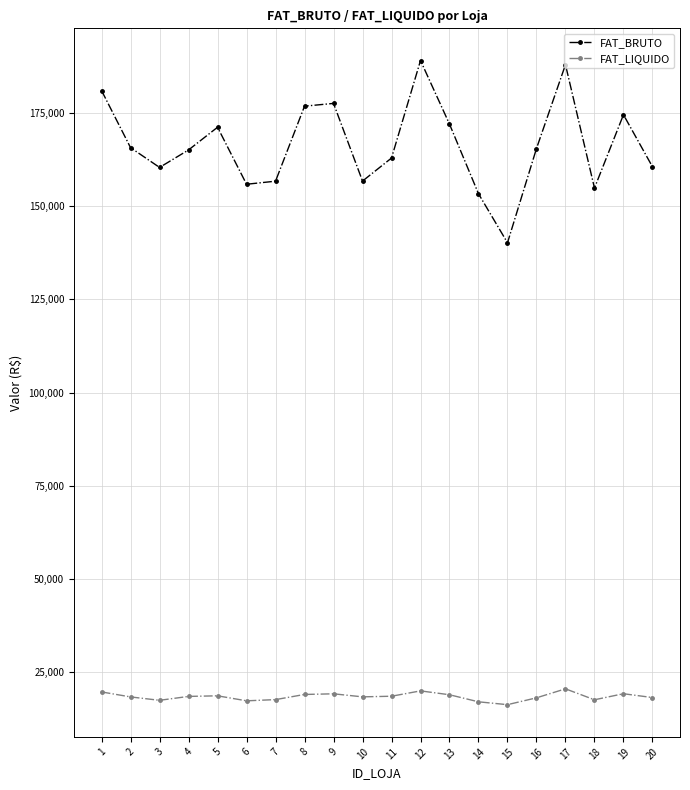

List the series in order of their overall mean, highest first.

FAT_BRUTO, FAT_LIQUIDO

* * * *

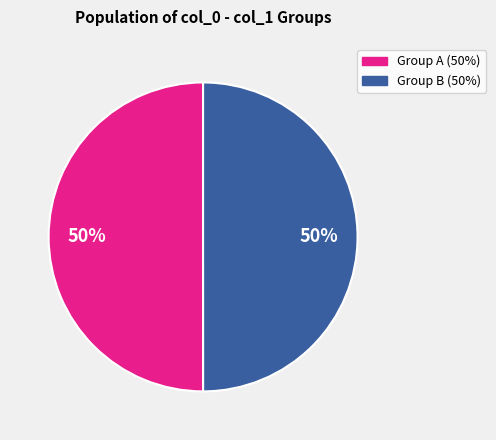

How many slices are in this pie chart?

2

* * * *

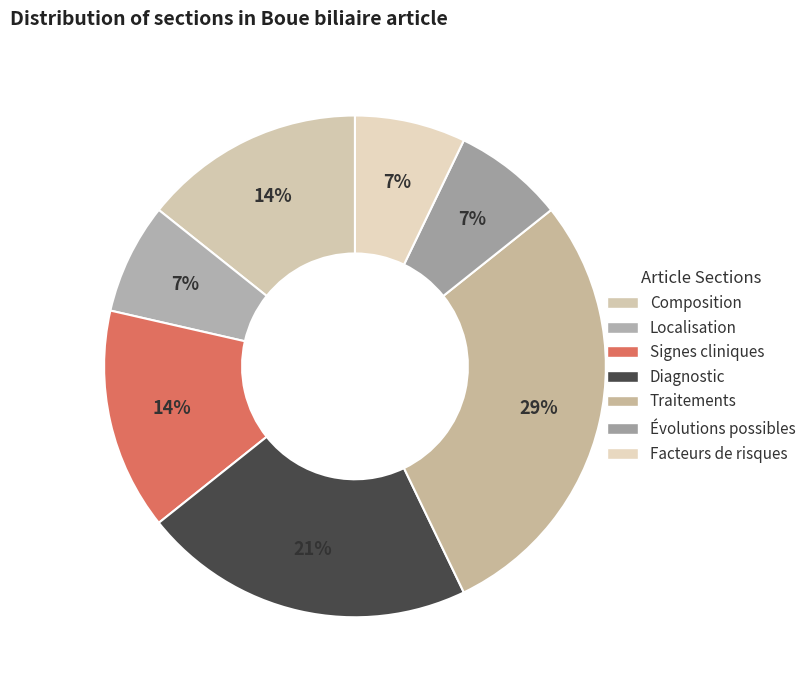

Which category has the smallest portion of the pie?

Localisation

* * * *

Work to be completed:
Copy the lines of the records again word for word, starting at the line containing "Which category has" and ending at the line containing "Localisation", both included.

Answer:
Which category has the smallest portion of the pie?

Localisation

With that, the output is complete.